O luiz Ajzenmesser é um utópata, assim como nós !!!
Grande Abraço!!!
e Parabéns!!!


João Nicodemos
www.poemasdonicodemos.blogspot.com/
http://www.youtube.com/user/jotanikos1
www.artedenicodemos.blogspot.com/

Anônimo disse...

Olá prof. Muricy
Seu programa faz falta aqui na rádio Veritas e seu nome consta, ainda, na webpágina por dois motivos: a esperança de que volte e falta de dinheiro para fazer uma página nova.
Abração
W.Leite

Anônimo disse...

Mi caro amigo argentino-brasilero Jose Luis

Muchas gracias por tu atención al enviarme datos que me pueden hacer conocer un poco de tu labor radial y de tu ficción por la musica que nosotros hacemos por acá. Hoy puedo darme cuenta del trabajo duro que hiciste tras tanto tiempo a buscar informaciónes y datos sobre nuestra musica, nuestros artistas y compositores.
Para mi es una señal de sensibilidad y respecto para con nuestra arte y por nuestro pais.
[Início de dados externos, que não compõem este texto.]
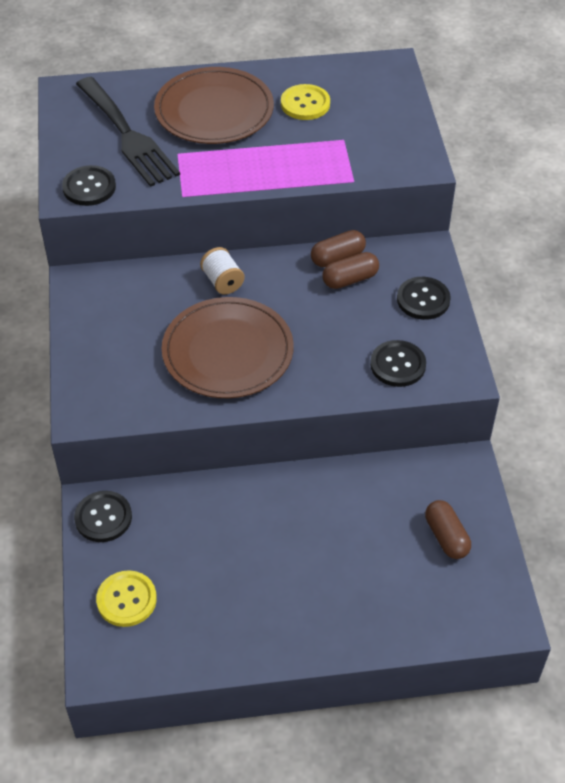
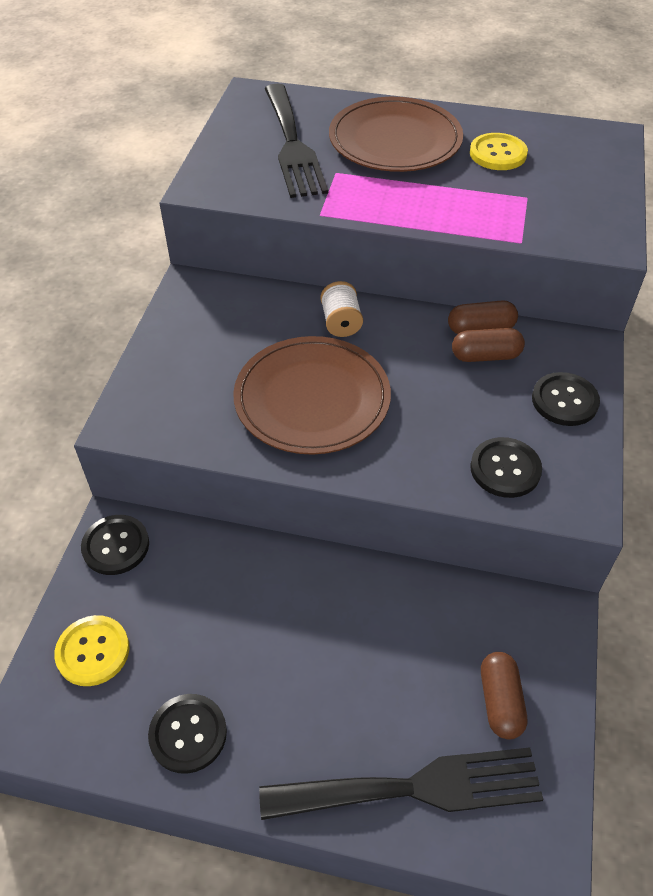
camera: 20 degrees right, 0 degrees up
(89, 187) = (226, 184): black button -> black button (188, 734)
(408, 612) = (414, 787): none -> black fork

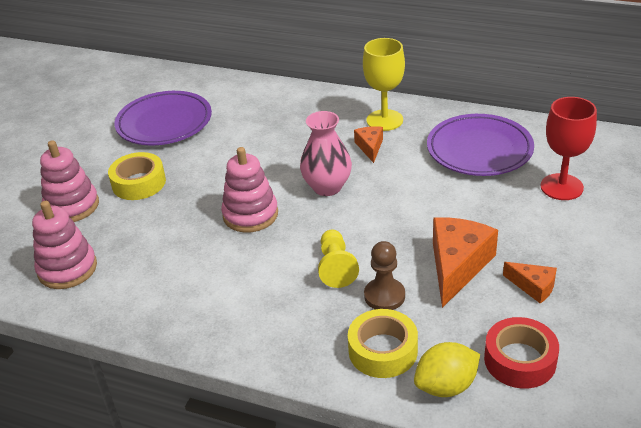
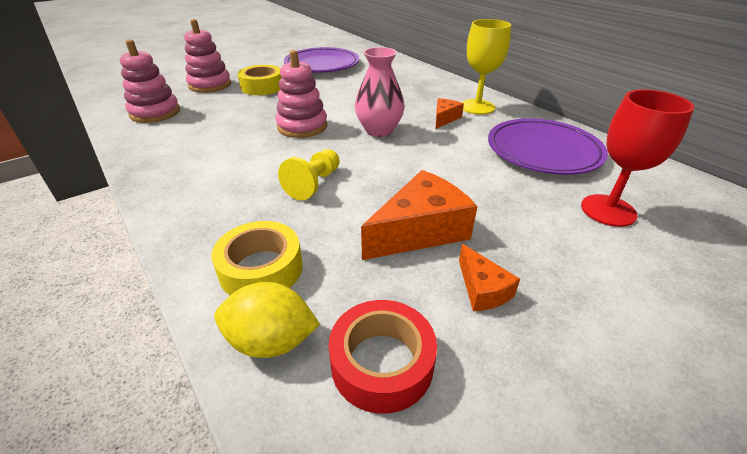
camera: 30 degrees right, 0 degrees up
(384, 296) = (323, 223): brown pawn -> none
Puedo decir, sin cualquier duda que eres un verdadero embajador de la musica brasilera cuidando, cariñosamente de difundirla con el corazón.
No importa se la gran mayoria de la gente a ellas no le gusten el genero musical de Laguagua. Acá eso es igual. Mucho de lo que se oye en la rádios brasileras, con pocas distinciones, es lo peor do uno puede imaginarse.
Asi es que el trabajo que haces es algo que te sale del alma y del corazón y nosotros brasileros que nos gustamos de la buena musica podemos, sabemos de eso y podemos comprenderte. Mientras no sean tantos tus oyentes que se presentan, tienes multitudes que se paran por detras de los atavoces oyendo tu programación y las enseñanzas que estas a compartir.
Por eso, mi amigo, te envio mi abrazo fraterno con deseos de que continues a hacer lo que te proporciona placer y alegria.

Arruda

Parabéns, José Luís.
Sai hoje nosso livro, meu e de Heloisa, “Terramarear --- Peripécias de dois turistas culturais”. Vou fazer com que te mandem.
Tem um capítulo divertido sobre Buenos Aires, escrito em 1989, acho.
Abrazos.

Anônimo disse...

Excelente, Henrique!!!

Marcia Nuriah

Anônimo disse...

Caríssimo José Luiz
Parabéns pela bela matéria. Estou divulgando para todos os meus contatos. Você merece todos as homenagens.
Meu abraço carinhoso,
Ayrton Rocha

P.S. estou indo ao Rio na próxima segunda feira dia 29, se Deus quiser. Vou ficar uma temporada. Descansar, bater papo com meus amigos da boa musica, da literatura, rever o querido Tito Madi. E claro, beber meu chopinho e respirar a beleza do meu Rio. Você não tem nenhuma viagem programada agora para o Rio ? Gostaria muito em abraça-lo.